Week 35: Dynamic Addition Stamp Game and #5 Short Chain

Week 35: Dynamic Addition Stamp Game and #5 Short Chain

I had intended for DJ to do more static addition to be sure he understood it but he started a problem while I was making breakfast and he misread the number. The font I used for the numbers has a little dash at the top of the 1 and he confused that with a 7. He was already beginning to combine the two sets of stamps to get his answer when I noticed it. But I shouldn’t have worried, he did the exchanges without any hesitation. 

The 5 & 7 gave him 12 unit stamps. He exchanged 10 of those for a ten stamp and then wrote 2 in the unit column. Then he had 4, 5 & 1 ten stamps which added up to 10, so he exchanged all of those for a hundred stamp and wrote 0 in the tens column. For the hundreds he had 2, 2 & 1 so he wrote a 5 and finally he wrote a 9 in the thousand column. You can see he mistakenly wrote an 8 first (which he still struggles with) and then he erased it and wrote a sideways 9. We’ll do some more dynamic addition before moving on to subtraction and multiplication. 

In the meantime he is moving forward with his linear counting. DJ did the hundred chain just before Christmas and is immensely proud of being able to count to 100. But he has tried the thousand chain 3 times since then and he just can’t get past 300 or so. The enormity of the task is too much for him. I had thought to wait for awhile because the albums I use say to do the thousand chain before any of the other chains. But my husband recently finished our mini bead cabinet and I found DJ looking longingly at the chains day after day just itching to get his hands on them. 


I chose to present the #5 short chain first. The short chains are all the square of the number so this one is 25 beads long in five sections of 5 beads each. He has labels for 1-4 and then for 5, 10, 15, 20 & 25. After labeling them, he practiced skip counting by 5’s. I encouraged him to keep practicing by telling him I had a money game for him to play when he could easily skip count by 5’s up to 25. Next he’ll do the #5 long chain, which is the cube of 5 or 225 beads long and skip counting with that chain will help with his clock work as we start to look at times like 7:05 or 2:45. 

After his work with the hundred chain, DJ immediately knew to fold the chain to make a square. We compared it to the bead square and counted the beads on each side to see that it was a 5 by 5 square. I then asked DJ if he could make any other shape with it. At first he made a trapezoid by having 2 sections straight along the bottom so I pulled the pentagon from our Geometric Cabinet and he immediately saw he could make a pentagon with the chain. Then we counted the sides and points on both pentagons. 

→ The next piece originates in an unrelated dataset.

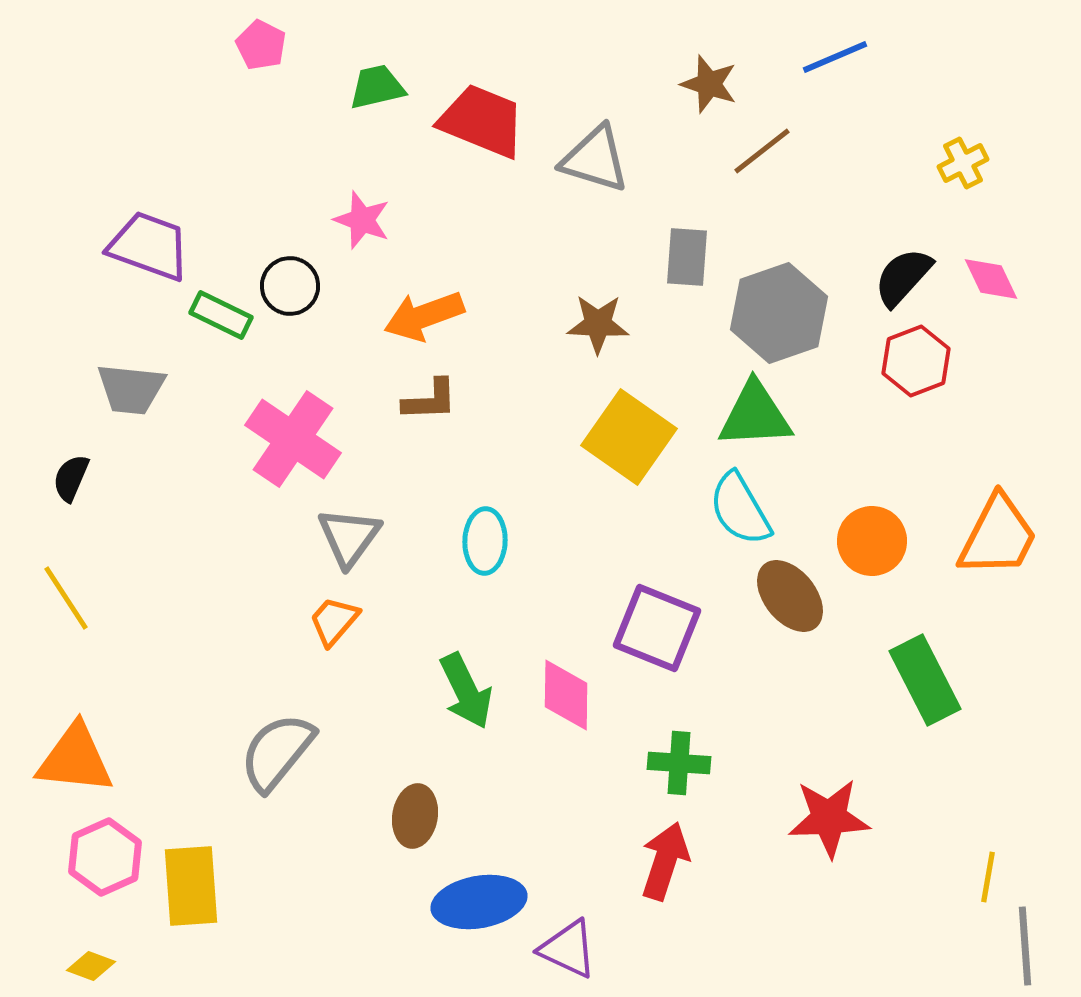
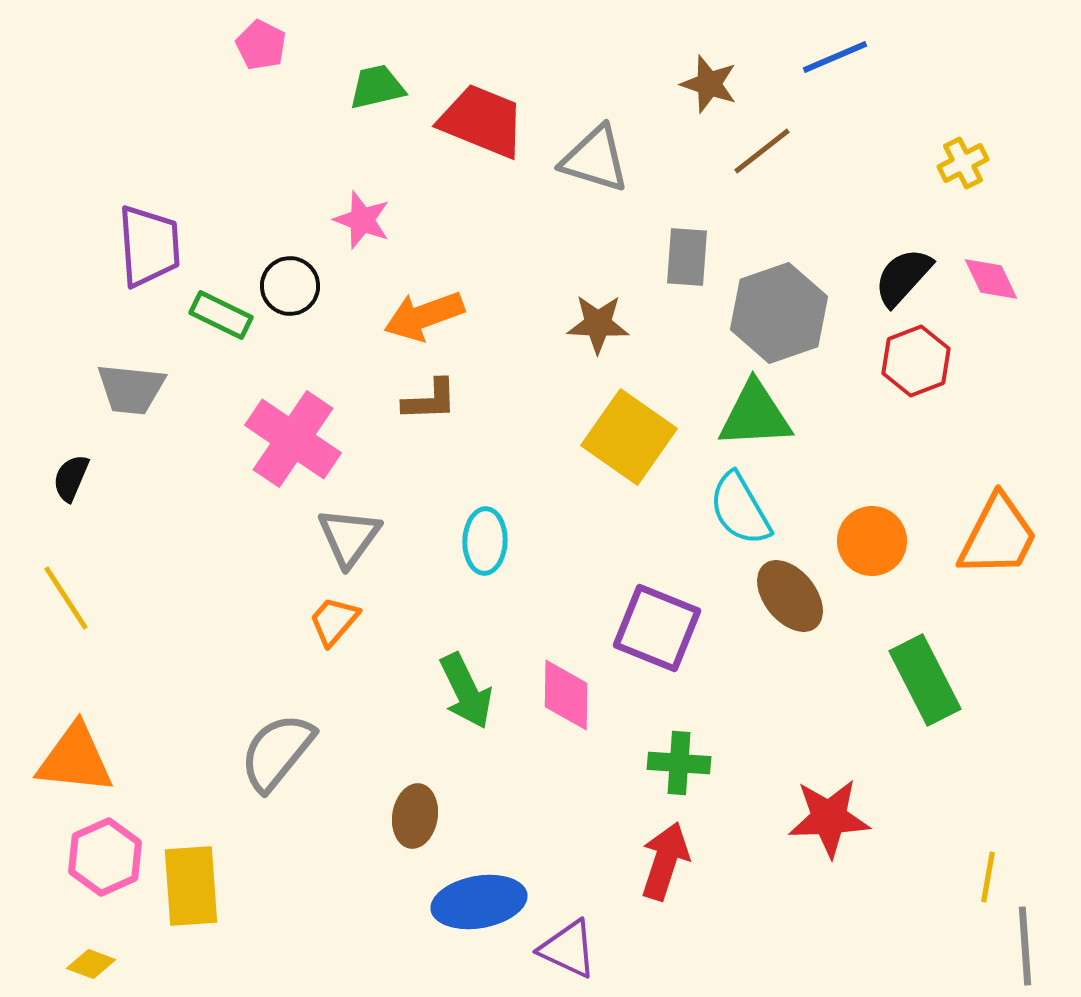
purple trapezoid at (149, 246): rotated 66 degrees clockwise
yellow diamond at (91, 966): moved 2 px up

I know this blog could probably be renamed “all about math” but I am trying to keep language works on DJ’s radar. Today I set out the movable alphabet and asked him to write the word Dalek. (For those of you not in the know a Dalek is a cyborg on the Dr Who television series). As you can see, DJ thought the a sounded more like an o and he chose a c because he doesn’t know yet when to choose a k. 

DJ wrote this word entirely on his own while I was making lunch. I could hear him working it out as I made sandwiches. He quickly identified the d & c first. Then he noticed the l in the middle. It took him a long time to find the o and in the end he wasn’t certain if there was an a or e after the l. In my short experience teaching reading I can say vowels are weird and I don’t like them!

DJ is writing more too. He now knows enough letters well that he only wants to write those letters and not learn anything new!  Hah. Am I going to have to drag him unwillingly into the unknown for all of his education?  Note – some of the letters in this picture are upside down because we turned the board at the end. And I wrote the “da” towards the middle to show DJ he wrote the circle of his “a” the wrong direction. 

Finally, DJ describes this as “a caterpillar with legs, carrying stuff”. Gotta love it!!